というエラー・メッセージが表示され、修正プログラムの適用処理が終了してしまう。

 調査の結果、MS03-021の修正プログラム(WindowsMedia9-KB819639-x86-JPN.exe)の適用で更新されるファイルは、サポート技術情報:828026と同じwmp.dllであった。両者のファイル・バージョンを比較したところ、MS03-021は「9.0.0.3008」、サポート技術情報:828026は「9.0.0.3075」であり、サポート技術情報:828026の方が新しい。このことから、サポート技術情報:828026の修正プログラムは、MS03-021の修正を包含していると考えられる。

 ただしマイクロソフトからは、10月9日時点でこの依存関係に関する情報は提供されていない。

■関連リンク

 
[追加情報]
MS03-040の修正プログラム適用で別の修正プログラムが無効になる

不具合の内容 バージョン・ダウン
情報ソース Digital Advantage Lab
情報公開日 2003/10/10
MS Security# MS03-040
MSKB# 818857

 IE6 SP1では、MIMEタイプのファイル・アタッチメントの表示方法が従来(IE6以前)から変更された。具体的には、従来のIE6以前では、ファイルをキャッシュにダウンロードする前に、表示用のカスタムActiveXコントロールのインスタンスを生成していた。これに対しIE6 SP1では、ActiveXコントロールのインスタンス生成前にファイルがすぐにキャッシュにダウンロードされるように変更された。このため、特にサイズの大きなファイルの表示処理で大幅な性能低下を招くようになってしまった。詳細はこの問題に関する以下のサポート技術情報を参照されたい。

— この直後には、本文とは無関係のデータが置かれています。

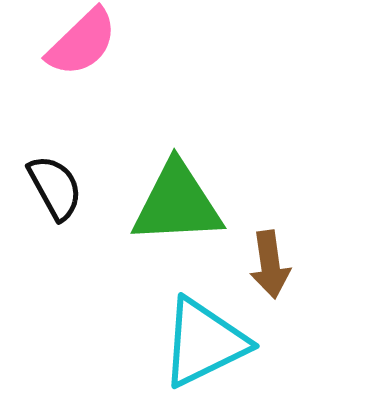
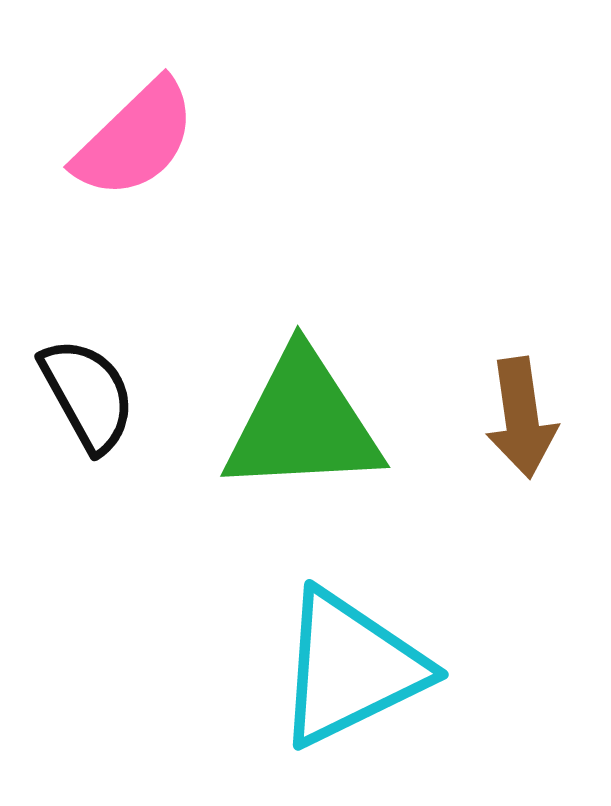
brown arrow: (270, 264) -> (521, 418), moved

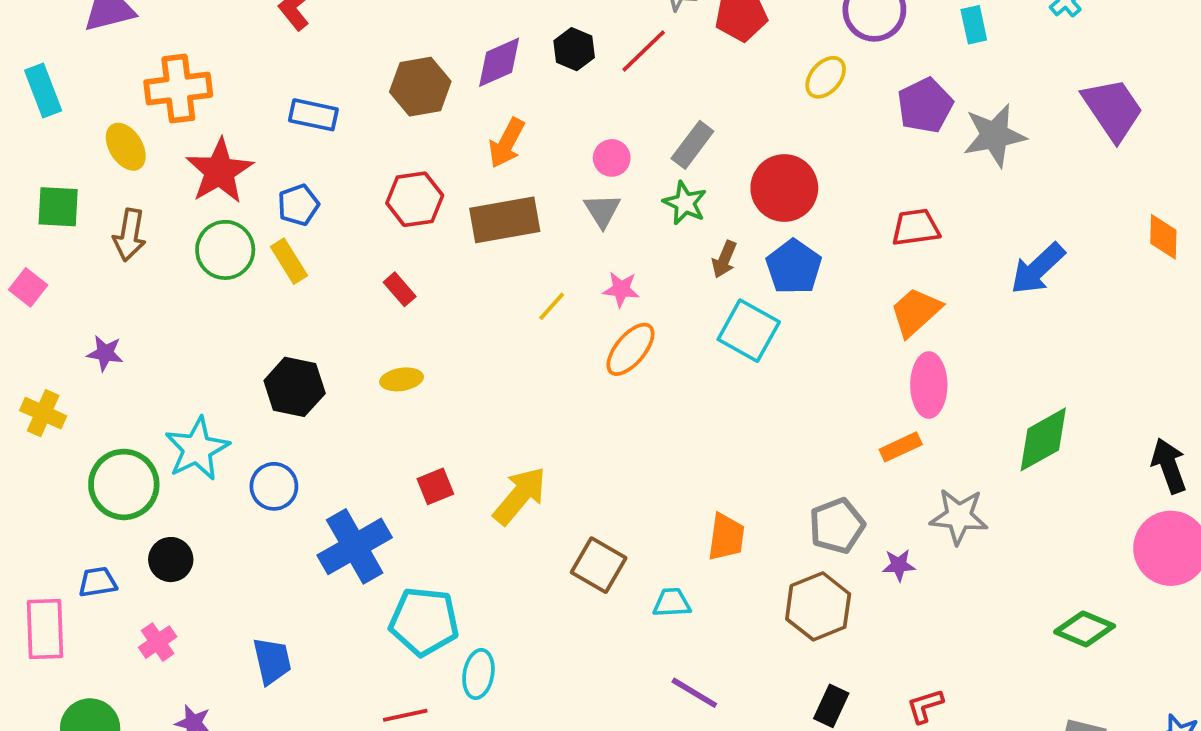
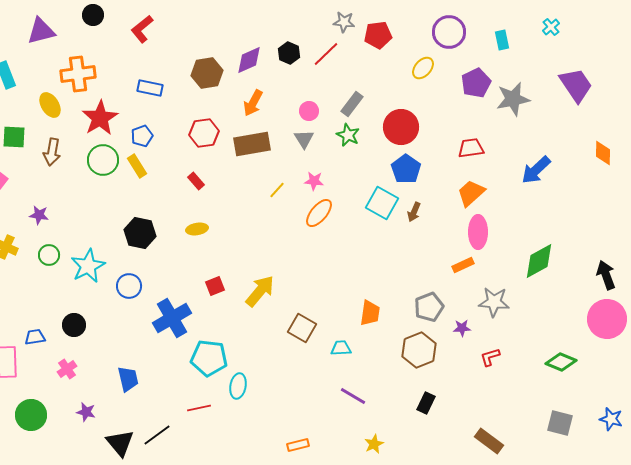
brown arrow: (724, 259) -> (414, 212), moved
green circle: (124, 484) -> (49, 255), moved, size x0.6
red L-shape: (925, 706) -> (490, 357), moved

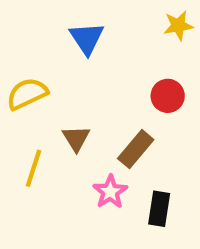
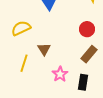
brown rectangle: (136, 149) -> (89, 54), moved

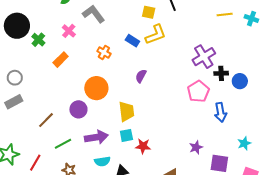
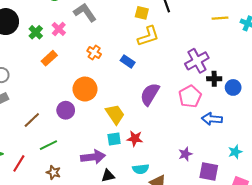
green cross: (38, 40) -> (36, 32), moved
blue rectangle: (132, 41) -> (128, 61), moved
purple semicircle: (141, 76) -> (150, 94), moved, size x1.6
yellow trapezoid: (126, 111) -> (115, 114), turned -30
blue arrow: (220, 112) -> (212, 119), turned 102
purple arrow: (96, 137) -> (93, 157), moved
red star: (143, 146) -> (135, 139), moved
cyan semicircle: (102, 161) -> (141, 169), moved

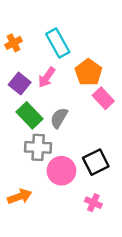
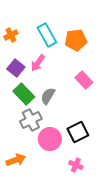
orange pentagon: (88, 72) -> (76, 40), moved, turned 30
gray cross: (38, 147) -> (31, 120), turned -30

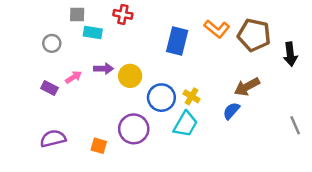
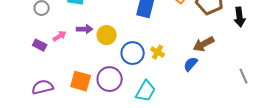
cyan trapezoid: (185, 124) -> (146, 91), moved
orange square: (99, 146) -> (81, 81), moved, size x1.5

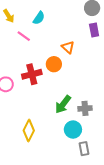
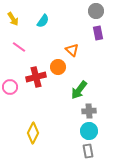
pink line: (24, 36) -> (19, 47), moved
green arrow: (63, 104) -> (79, 90), moved
cyan circle: (73, 130) -> (89, 131), moved

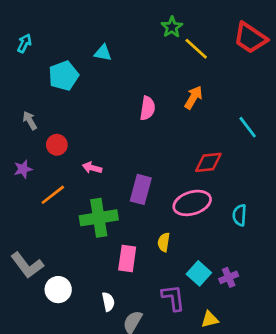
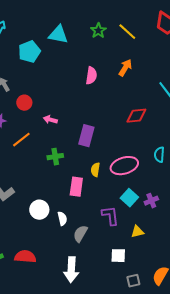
green star: (172, 27) -> (98, 31), moved
cyan triangle: (103, 53) -> (58, 35), size x1.5
pink ellipse: (192, 203) -> (124, 166), moved
green cross: (99, 218) -> (55, 157), size x0.6
yellow semicircle: (164, 242) -> (95, 170), moved
white circle: (58, 290) -> (39, 210), moved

 この問題の修正プログラムは広く一般には公開されていないが、マイクロソフトに問い合わせることで入手が可能だ。この修正プログラムの適用により、システム・ファイルの「urlmon.dll」が更新される(バージョンは「6.0.2800.1267」)。

 しかしこの「urlmon.dll」ファイルは、IEの累積的な修正プログラムであるMS03-040でも更新される。IE6 SP1向けのMS03-040の修正プログラムに含まれるurlmon.dllのファイル・バージョンを調査したところ「6.0.2800.1259」と、サポート技術情報:818857で提供されるものよりも古いバージョンであった。従って特殊なケースではあるが、上記サポート技術情報:818857の修正を加えた後にIE6 SP1向けのMS03-040の修正プログラムを適用すると、urlmon.dllファイルのバージョン・ダウンが発生することがあるので注意が必要である。DA Labでは、Windows 2000とWindows XPでバージョン・ダウンが発生することを確認している。なお、Windows NT 4.0ではこの現象は発生しなかった。

 
[追加情報]
修正プログラムの適用によって発生する問題の一覧

 マイクロソフトは、IEやWindowsに修正プログラムを適用した際に発生する既知の問題に関するサポート技術情報一覧を公開した。

 修正プログラムの適用後に何らかの不具合が発生したときには、まずはこのページから情報を検索するとよいだろう。

 
更新履歴
【2003/10/11】当初は英文のみ公開されていたサポート技術情報(818857)の日本語版が公開されたため、リンク先を日本語版のページに更新しました。